Выходя из его кабинета, Лора четко знала: Алан не откажется.

Одной из многочисленных странностей Лоры Бёркли, двадцативосьмилетней поп-певицы, находящейся в зените славы — или успешно подбирающейся к зениту, — была неистребимая любовь к нью-йоркской подземке.

Крупнейший метрополитен мира завораживал Лору, как некоторых склонных к медитации личностей завораживает бегущая вода или горящий огонь. В те дни, когда свободное время — эта мифическая составляющая бытия — вдруг становилось реальностью, Лора удирала из-под опеки Алана, секретарей и помощников, стилистов и фотографов, садилась в поезд и ездила, пока не уставала. Тогда она выходила где-нибудь — например, на «191 улице», где над тобой шестьдесят метров земли и уже потом дома и машины, — или сидела на ступеньках в переходе, слушая, как играют на гитарах и барабанах юные афроамериканцы. Метро открывало Лоре людей в незнакомых ей ипостасях. Она надевала темные очки и шляпу, чтобы ее не узнавали, и становилась как бы одной из них.

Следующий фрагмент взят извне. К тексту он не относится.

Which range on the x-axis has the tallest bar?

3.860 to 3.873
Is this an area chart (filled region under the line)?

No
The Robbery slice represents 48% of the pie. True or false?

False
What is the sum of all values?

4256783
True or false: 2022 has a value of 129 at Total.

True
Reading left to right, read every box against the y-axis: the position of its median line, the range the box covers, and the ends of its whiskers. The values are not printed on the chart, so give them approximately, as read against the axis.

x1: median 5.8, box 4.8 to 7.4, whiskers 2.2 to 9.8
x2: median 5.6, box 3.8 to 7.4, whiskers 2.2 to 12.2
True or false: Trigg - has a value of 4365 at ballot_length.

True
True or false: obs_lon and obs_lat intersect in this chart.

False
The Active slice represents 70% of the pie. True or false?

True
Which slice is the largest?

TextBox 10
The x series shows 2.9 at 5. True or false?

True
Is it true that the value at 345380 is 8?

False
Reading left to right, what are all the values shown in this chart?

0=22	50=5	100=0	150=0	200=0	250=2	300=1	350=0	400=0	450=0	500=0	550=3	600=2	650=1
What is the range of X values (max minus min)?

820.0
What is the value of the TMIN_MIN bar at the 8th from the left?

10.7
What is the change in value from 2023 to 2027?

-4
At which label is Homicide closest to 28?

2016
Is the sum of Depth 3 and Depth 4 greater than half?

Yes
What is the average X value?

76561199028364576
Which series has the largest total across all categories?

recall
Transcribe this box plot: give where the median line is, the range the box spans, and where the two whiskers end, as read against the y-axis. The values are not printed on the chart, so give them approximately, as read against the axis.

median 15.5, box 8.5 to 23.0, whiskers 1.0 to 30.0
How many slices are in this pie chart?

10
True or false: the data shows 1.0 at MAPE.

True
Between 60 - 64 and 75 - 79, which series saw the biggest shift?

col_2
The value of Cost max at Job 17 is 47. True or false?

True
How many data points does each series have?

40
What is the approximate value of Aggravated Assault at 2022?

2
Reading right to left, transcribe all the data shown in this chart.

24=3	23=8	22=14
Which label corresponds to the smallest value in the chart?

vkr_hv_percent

Она слушала скрипача-виртуоза на «Лексингтон-авеню», рассматривала мозаики на «Таймс-сквер», однажды пару часов просидела на «Пятой авеню — Брайант-парк», слушая проповедника, монотонно вещавшего о конце света. Все это создавало для Лоры иную картину мира, которая забывалась в череде похожих друг на друга дней, в постоянной работе — любимой, но весьма утомительной. Как будто черты настоящего мира стирались, блекли. Лора не могла такого допустить. Пусть Алан считает ее сумасшедшей — подземка спасала.